Der zweitwichtigste Sturzrisikofaktor ist die Balance zur Seite, der geeignete Test ist der Tandemstand. Dabei muss man mit beiden Füßen genau hintereinander auf einer Linie stehen können, 10 Sekunden lang. Der Test prüft die Fähigkeit, die seitliche Balance zu halten. Sie ist besonders wichtig, denn die folgenschwersten Stürze gehen zur Seite hin und führen über den Aufprall im Hüftbereich zu den gefürchteten Schenkelhalsfrakturen.

Wer schon einen dieser beiden Tests nicht schafft, hat ein erhöhtes Risiko zu stürzen und sich dabei etwas zu brechen, wer in beiden Untersuchungen auffällig ist, hat ein potenziertes Risiko.

Der dritte Risikofaktor ist ein eingeschränktes Sehvermögen. Hier ist auch an Nacht, Beleuchtungsverhältnisse und Dämmerung zu denken. Operation eines grauen Stars oder Laserbehandlungen der Netzhautschäden bei Diabetes mellitus stehen als operative Therapien zur Verfügung. Aber manchmal genügt bereits die banale Maßnahme, eine Brille neu anzupassen!

Der vierte Risikofaktor liegt in den Medikamenten und ihrem komplizierten Wechselspiel mit dem Zentralnervensystem. Am meisten gefährdet sind Menschen, die vier oder mehr verschiedene ärztlich verordnete Medikamente einnehmen müssen (müssen!), ganz egal um welche Medikamente es sich handelt.

Diese Multimedikation ist allgemeiner Ausdruck eines eingeschränkten Gesundheitszustandes. Gerade die Medikamente, die unruhige Menschen mit Demenz einnehmen müssen, wie z.B. Benzodiazepine, Neuroleptica und Antidepressiva, tragen besonders zur Sturzgefahr bei. Man kann die Medikamente natürlich nicht einfach weglassen, sondern muss ihre Indikation, Dosierung und zeitliche Verteilung durch den behandelnden Arzt überprüfen und vielleicht optimieren lassen.
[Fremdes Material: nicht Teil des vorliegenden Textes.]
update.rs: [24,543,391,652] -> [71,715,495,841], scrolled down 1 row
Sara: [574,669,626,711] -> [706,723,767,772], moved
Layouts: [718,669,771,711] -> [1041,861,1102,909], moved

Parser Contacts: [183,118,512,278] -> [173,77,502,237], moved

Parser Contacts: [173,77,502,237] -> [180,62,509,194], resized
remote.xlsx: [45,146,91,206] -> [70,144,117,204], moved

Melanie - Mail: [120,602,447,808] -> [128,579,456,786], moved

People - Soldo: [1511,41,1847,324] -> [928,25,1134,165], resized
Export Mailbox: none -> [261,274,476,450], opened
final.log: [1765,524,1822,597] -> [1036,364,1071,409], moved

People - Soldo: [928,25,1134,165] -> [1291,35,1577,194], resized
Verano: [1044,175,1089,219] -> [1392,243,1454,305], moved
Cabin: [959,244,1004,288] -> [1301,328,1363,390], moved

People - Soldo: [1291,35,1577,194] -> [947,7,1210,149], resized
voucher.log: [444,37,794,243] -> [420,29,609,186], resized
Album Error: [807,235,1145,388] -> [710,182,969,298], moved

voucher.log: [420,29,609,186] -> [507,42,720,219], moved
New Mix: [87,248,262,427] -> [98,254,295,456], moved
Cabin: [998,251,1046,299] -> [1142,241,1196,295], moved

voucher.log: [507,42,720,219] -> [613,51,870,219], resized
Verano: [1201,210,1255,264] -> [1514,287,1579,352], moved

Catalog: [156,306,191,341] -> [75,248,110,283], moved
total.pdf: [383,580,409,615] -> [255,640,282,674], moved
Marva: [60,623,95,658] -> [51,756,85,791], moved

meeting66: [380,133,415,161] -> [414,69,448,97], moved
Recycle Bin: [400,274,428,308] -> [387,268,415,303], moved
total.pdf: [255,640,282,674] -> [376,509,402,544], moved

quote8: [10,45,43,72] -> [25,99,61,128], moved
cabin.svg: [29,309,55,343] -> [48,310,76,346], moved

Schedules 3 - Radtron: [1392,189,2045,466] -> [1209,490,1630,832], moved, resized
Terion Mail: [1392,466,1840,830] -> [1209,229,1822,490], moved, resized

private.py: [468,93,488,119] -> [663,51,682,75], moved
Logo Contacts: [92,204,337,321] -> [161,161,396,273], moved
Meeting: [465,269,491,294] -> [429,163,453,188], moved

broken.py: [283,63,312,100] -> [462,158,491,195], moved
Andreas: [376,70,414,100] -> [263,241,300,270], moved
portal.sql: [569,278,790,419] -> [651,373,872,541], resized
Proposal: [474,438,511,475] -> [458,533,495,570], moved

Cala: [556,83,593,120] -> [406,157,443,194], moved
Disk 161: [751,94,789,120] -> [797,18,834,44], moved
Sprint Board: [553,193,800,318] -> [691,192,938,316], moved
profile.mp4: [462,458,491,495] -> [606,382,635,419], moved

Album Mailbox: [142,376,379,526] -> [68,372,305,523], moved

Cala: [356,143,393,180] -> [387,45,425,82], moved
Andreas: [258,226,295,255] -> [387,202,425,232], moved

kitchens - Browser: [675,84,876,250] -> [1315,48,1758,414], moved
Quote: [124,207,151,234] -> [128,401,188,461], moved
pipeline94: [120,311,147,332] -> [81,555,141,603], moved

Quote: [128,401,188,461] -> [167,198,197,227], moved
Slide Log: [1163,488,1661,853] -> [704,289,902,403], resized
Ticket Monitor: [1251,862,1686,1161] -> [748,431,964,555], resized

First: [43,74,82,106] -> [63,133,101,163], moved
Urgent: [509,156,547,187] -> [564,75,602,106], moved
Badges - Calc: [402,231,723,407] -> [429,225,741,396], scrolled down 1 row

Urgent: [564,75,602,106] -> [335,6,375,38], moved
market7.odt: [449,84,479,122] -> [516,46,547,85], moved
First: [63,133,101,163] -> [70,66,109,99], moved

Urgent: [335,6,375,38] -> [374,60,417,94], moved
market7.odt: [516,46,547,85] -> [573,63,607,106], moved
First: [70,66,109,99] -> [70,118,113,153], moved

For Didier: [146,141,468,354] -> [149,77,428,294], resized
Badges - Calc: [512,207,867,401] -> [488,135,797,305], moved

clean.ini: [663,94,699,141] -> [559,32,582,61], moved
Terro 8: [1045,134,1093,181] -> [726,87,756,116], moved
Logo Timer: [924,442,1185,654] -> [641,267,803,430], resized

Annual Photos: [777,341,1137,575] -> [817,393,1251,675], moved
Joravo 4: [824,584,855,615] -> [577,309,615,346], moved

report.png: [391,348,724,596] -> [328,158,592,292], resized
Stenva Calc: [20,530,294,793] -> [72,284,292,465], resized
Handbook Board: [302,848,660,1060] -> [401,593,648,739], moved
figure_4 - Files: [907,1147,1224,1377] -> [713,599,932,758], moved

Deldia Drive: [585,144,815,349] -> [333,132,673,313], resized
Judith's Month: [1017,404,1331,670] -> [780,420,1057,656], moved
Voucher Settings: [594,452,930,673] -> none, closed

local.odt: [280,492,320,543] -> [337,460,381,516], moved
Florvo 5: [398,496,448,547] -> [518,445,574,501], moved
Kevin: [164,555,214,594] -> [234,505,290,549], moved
Der fünfte Punkt in der Liste der Sturzrisikofaktoren ist die eingeschränkte geistige Leistungsfähigkeit, gerade in Kombination mit motorischer Unruhe und Medikamenten. Demente Menschen begeben sich leichter in riskante Situationen, die sie motorisch nicht mehr sicher beherrschen.

Es kommt aber letztlich auf die Kombination der Risikofaktoren an, und gegen die kombinierte Gefahr wirkt auch nur ein umfassendes ganzheitliches Konzept mit multifaktoriellem Ansatz.

Eine erste Maßnahme, die sofort die gefährlichste Sturzfolge, die hüftnahe Oberschenkelfraktur, verhindern kann, ist die Versorgung mit einem Hüftprotektor. Der Hüftprotektor wurde von dem dänischen Unfallchirurgen Prof. Lauritzen entwickelt. Es handelt sich um zwei Plastikschalen, die durch eine Baumwollhose exakt in der richtigen Lage über dem großen Rollhügel seitlich am Oberschenkel fixiert werden. Die meisten Hüftfrakturen entstehen durch einen Aufprall in diesem Bereich. Der Hüftprotektor dämpft die Energie und leitet sie um in das Weichteilgewebe, wo kein gravierender Schaden entsteht. Dieser Typ von Hüftprotektor ist in seiner Wirksamkeit wissenschaftlich vielfach belegt. Wichtig ist aber, dass er – auch zuhause – getragen wird.

Die Sturzgefahr kann deutlich vermindert werden, wenn Muskelleistung und Balance verbessert werden, z.B. durch fernöstliche Bewegungs-Methoden wie Tai-Chi oder Qi-Gong. Wir haben aufbauend auf Tai Chi-Übungen und eigenen Forschungsergebnissen ein spezielles Trainingsprogramm entwickelt, das geeignet ist, Balance und Muskelfunktion zu verbessern und so die Sturzgefahr zu vermindern. Es dauert vielleicht manchmal etwas länger und verlangt von den Therapeut/Innen mehr Geduld und Fachkenntnis, aber es ist möglich, dass auch alte und/oder mental retardierte Patienten sich gezielt zur Sturzprophylaxe bewegen.

Alter und/oder Demenz allein dürfen nie ein Grund sein, Menschen von der Therapie oder Rehabilitationsmaßnahmen auszugrenzen. In Zweifelsfällen sollte eine Beratung mit einem Geriater erfolgen, um die Rehabilitations- fähigkeit zu beurteilen.